►

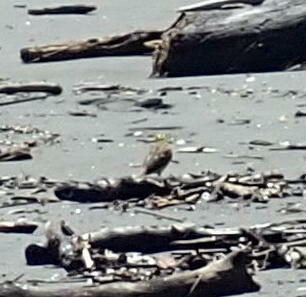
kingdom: Animalia
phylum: Chordata
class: Aves
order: Passeriformes
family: Emberizidae
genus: Emberiza
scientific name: Emberiza citrinella
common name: Yellowhammer
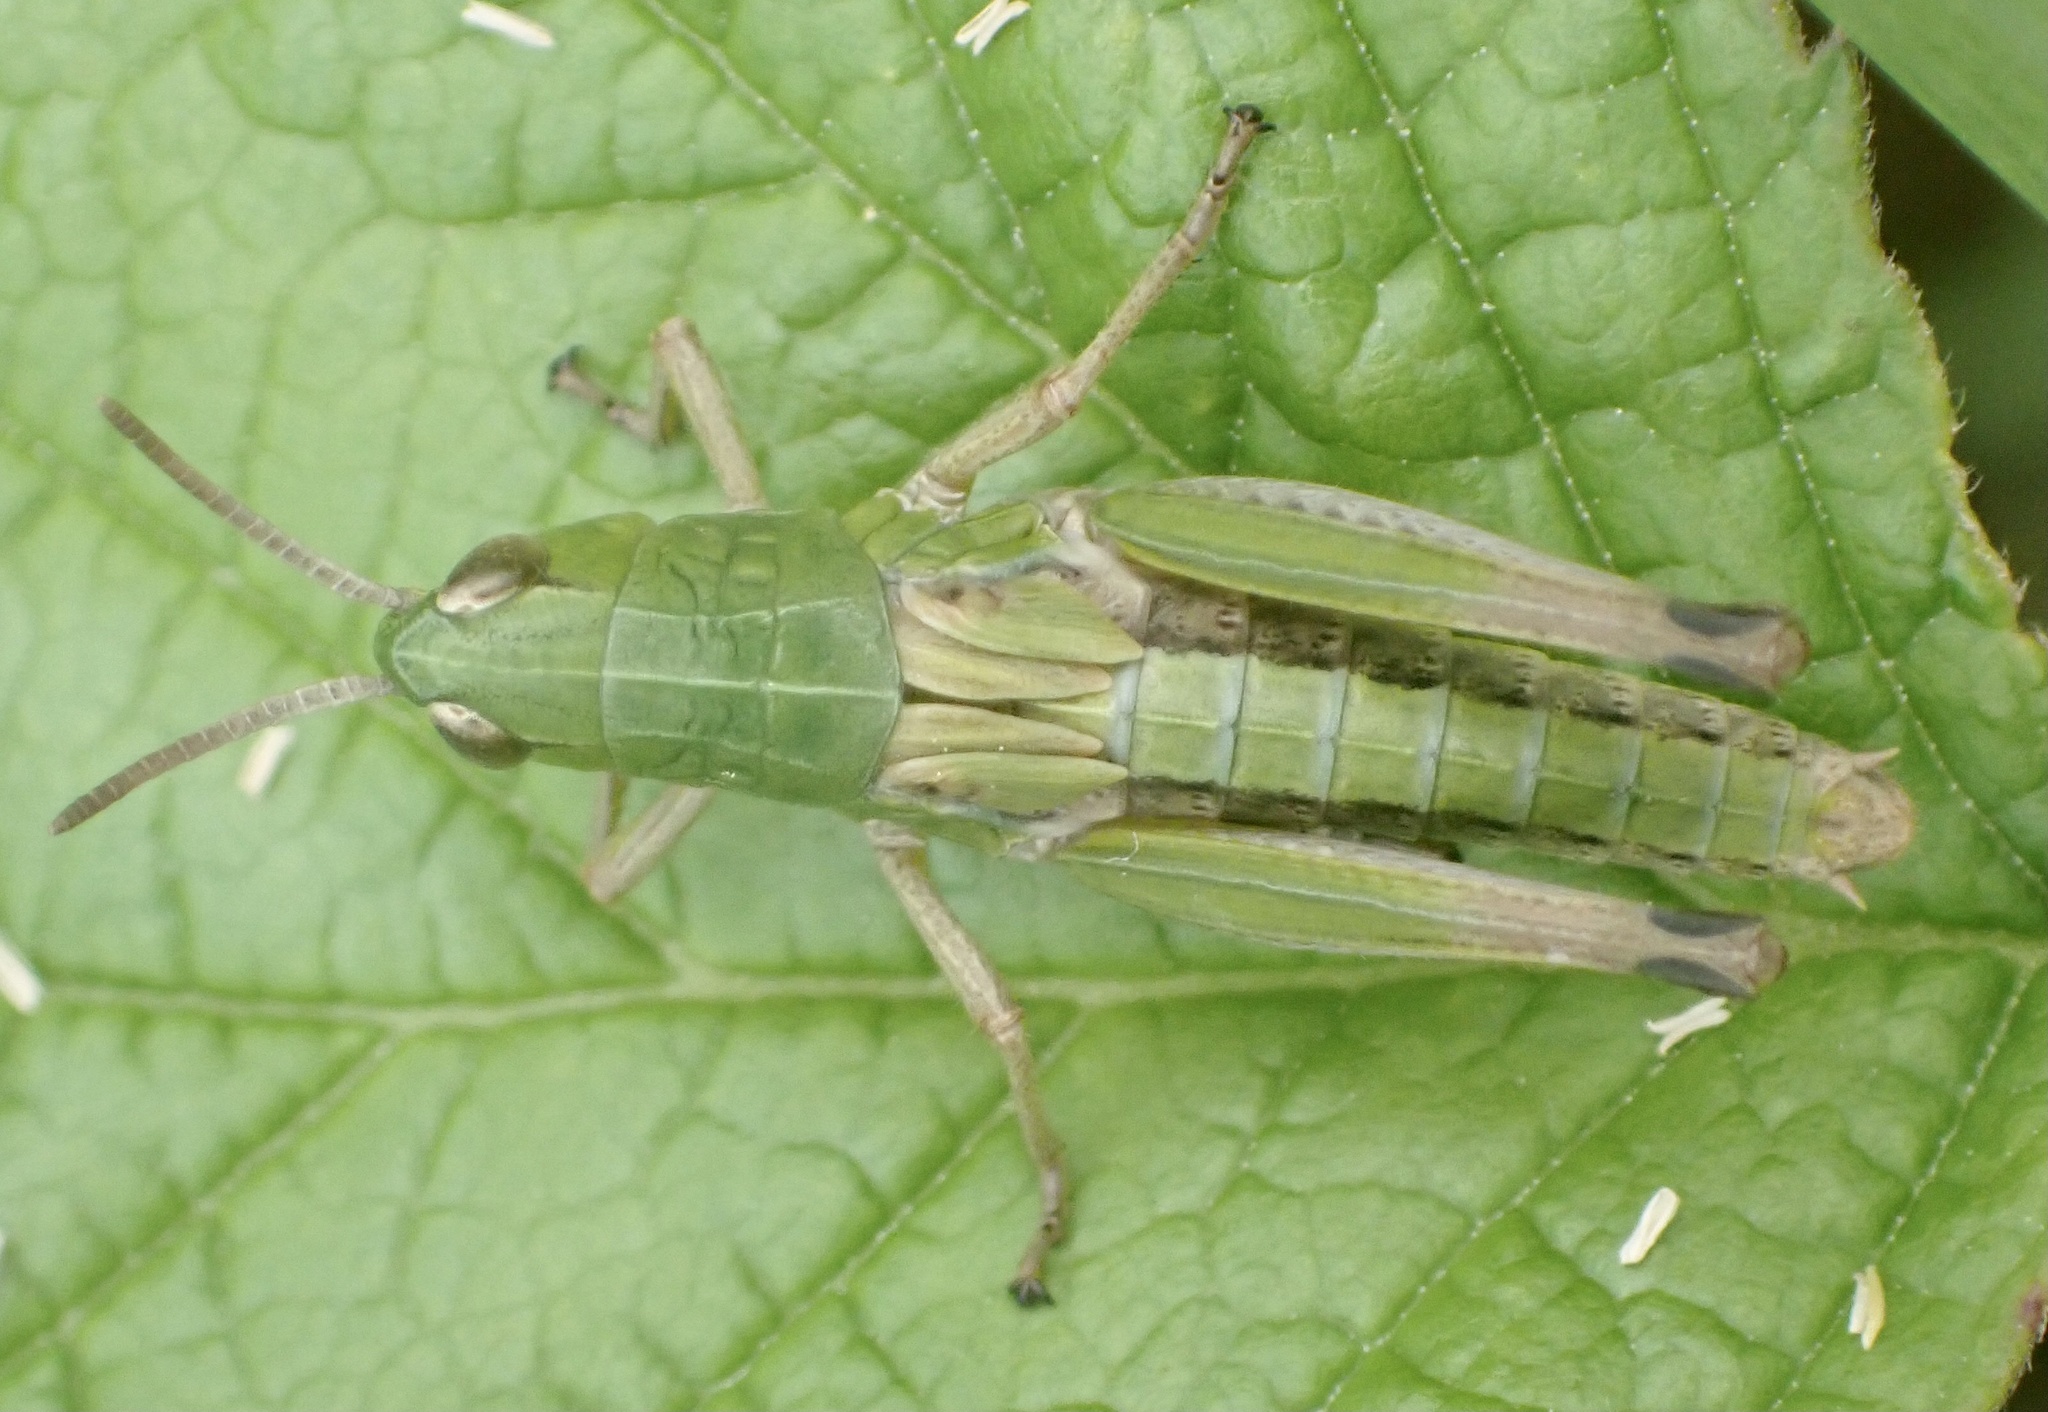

◄

> _DIRECTIVE_:
Can you reproduce every text line in the records above, word for word, leaving out the pictures?

> _ANSWER FOR THIS EXERCISE_:
kingdom: Animalia
phylum: Chordata
class: Aves
order: Passeriformes
family: Emberizidae
genus: Emberiza
scientific name: Emberiza citrinella
common name: Yellowhammer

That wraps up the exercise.